De verdachte stuurt aan [naam]: S
uper bedankt topper. Alleen mis ik iets uit de loods maar daar heb ik het wel over als je weer terug bent. Was sportkleding van een die het in opslag had liggen maar misschien is het ergens anders gelegd door de Spuiter.
[naam] vraagt of de loods leeg is. De verdachte antwoordt:
Nog niet. Kan ook staan blijven , maar als je me dan een vergoeding geeft is het geen probleem dan laat ik het andere in de andere opslag staan. Anders hebben wij het wel even erover als je terug bent.
[naam] zegt dan:
Want wou het leeg en over 2 a 3 weken veder gaan.En ook:
Dus is gewoon nog vol loods.Waarop de verdachte reageert:
Ik vind het geen probleem want ik kan er toch niets anders mee En er moeten nog wat aanpassingen gedaan worden, maar komt helemaal goed.
[naam] stuurt:
Ja probeet beetje niet in de buurt te zijn zijn de laatste punten Ze zijn telkens heen en weer een het rijden Dus is nu beetje vetstandig om ni3t in de buurt te komen. De verdachte:
Komt goed ik ben er zelf in huis aan het opruimen maar de poort kan om negen uur gesloten zijn?[naam]:
Ja dat wrl kan gewoon maar beste dat ze je niet zien als je bwgrijpt wat ik bedoel Je weet maar nooit wie achter hun rijd snap je
De verdachte:
Ja geen probleem ben blij dat je altijd scherp blijft.
[naam] voegt daar aan toe:
Moet wel Haal je morgen aub nieuwe tel en geen back up maken Dus gewoon nieuwe gesprekken
De rechtbank leidt uit dit gesprek af dat de verdachte door ‘[naam]’ expliciet gewaarschuwd wordt om zich niet in de buurt van de loods te vertonen en dat hij de instructie krijgt om een nieuwe telefoon te halen en geen back up van gesprekken te maken. Hieruit blijkt zonneklaar dat zich in de loods dingen afspeelden die niet in de haak waren. De verdachte reageert niet in het minst verrast, in tegendeel, hij bedankt [naam] ervoor dat deze ‘scherp’ blijft.
Verder valt uit het gesprek af te leiden dat de verdachte op of kort voor 2 januari 2022 in de loods is geweest. De rechtbank hecht daarom geen geloof aan de verklaring van de verdachte dat hij begin november 2021 voor het laatst in de loods is geweest. Ook de verklaring van de verdachte dat waar in het gesprek over ‘loods’ wordt gesproken, gedoeld wordt op een opslagcontainer op het erf, acht de rechtbank volstrekt ongeloofwaardig.
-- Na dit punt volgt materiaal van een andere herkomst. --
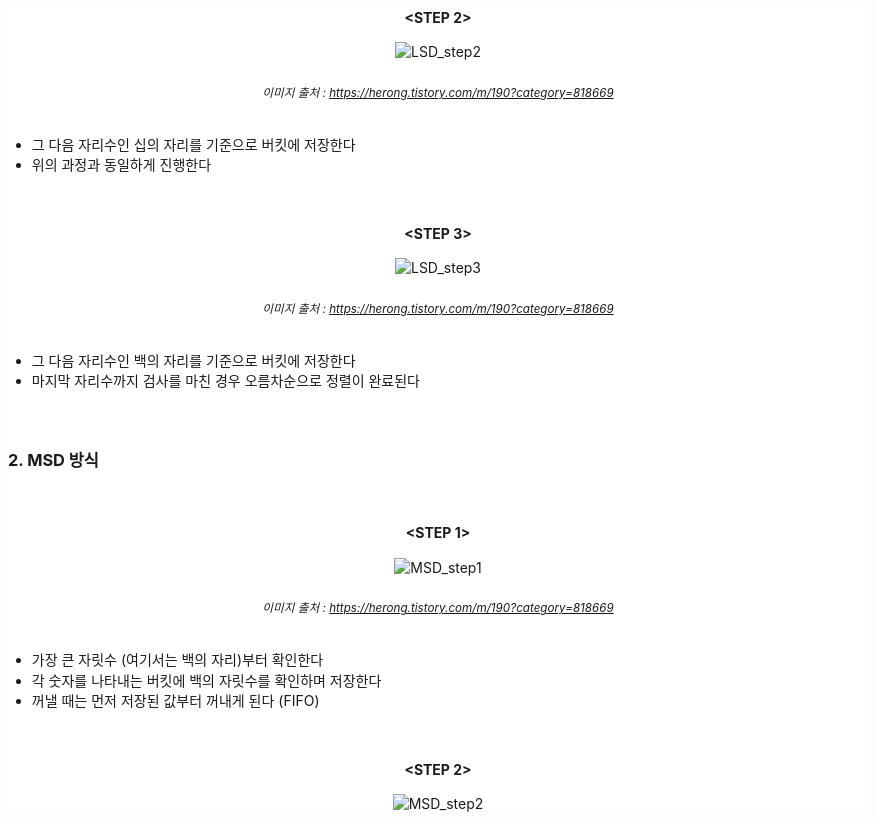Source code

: <div align='center'>

**<STEP 2>**

![LSD_step2](/img/algorithms/radix_sort/LSD_step2.jpg)

###### <small>  이미지 출처 : https://herong.tistory.com/m/190?category=818669 </small>

</div>

- 그 다음 자리수인 십의 자리를 기준으로 버킷에 저장한다
- 위의 과정과 동일하게 진행한다

<br/>

<div align='center'>

**<STEP 3>**

![LSD_step3](/img/algorithms/radix_sort/LSD_step3.jpg)

###### <small>  이미지 출처 : https://herong.tistory.com/m/190?category=818669 </small>

</div>

- 그 다음 자리수인 백의 자리를 기준으로 버킷에 저장한다
- 마지막 자리수까지 검사를 마친 경우 오름차순으로 정렬이 완료된다

<br/>

### 2. MSD 방식

<br/>

<div align='center'>

**<STEP 1>**

![MSD_step1](/img/algorithms/radix_sort/MSD_step1.jpg)

###### <small>  이미지 출처 : https://herong.tistory.com/m/190?category=818669 </small>

</div>

- 가장 큰 자릿수 (여기서는 백의 자리)부터 확인한다
- 각 숫자를 나타내는 버킷에 백의 자릿수를 확인하며 저장한다
- 꺼낼 때는 먼저 저장된 값부터 꺼내게 된다 (FIFO)

<br/>

<div align='center'>

**<STEP 2>**

![MSD_step2](/img/algorithms/radix_sort/MSD_step2.jpg)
Toen de verdachte op of kort voor 2 januari 2022 in de loods was, moet de op 5 januari 2022 aangetroffen cocaïnewasserij daar ook aanwezig zijn geweest, al dan niet in werking. Dit volgt niet alleen uit de datum (die zo’n drie dagen voor de ontdekking ligt) maar ook uit de tekst van het op 2 januari 2022 door de verdachte met [naam] gevoerde Whatsapp-gesprek, waarin wordt gezegd dat de loods niet leeg was en de verdachte aangeeft het niet erg te vinden dat de loods nog vol stond. Het kan niet anders dan dat verdachte heeft waargenomen dat er een cocaïnewasserij aanwezig was in de loods, zoals beschreven door de LFO (procesdossier p. 26 e.v.). Daarmee moet de verdachte zich bewust zijn geweest van de aanmerkelijke kans dat er in de loods druggerelateerde activiteiten plaatsvonden. Door hier vervolgens niets tegen te ondernemen en geen nader onderzoek in te stellen naar wat er in de loods gebeurde, heeft de verdachte deze aanmerkelijke kans ook bewust aanvaard.
De rechtbank acht op grond van het vorenstaande bewezen dat de verdachte minst genomen voorwaardelijk opzet heeft gehad op het ten laste gelegde gronddelict.
De rechtbank komt daarmee tot een bewezenverklaring van het ten laste gelegde feit.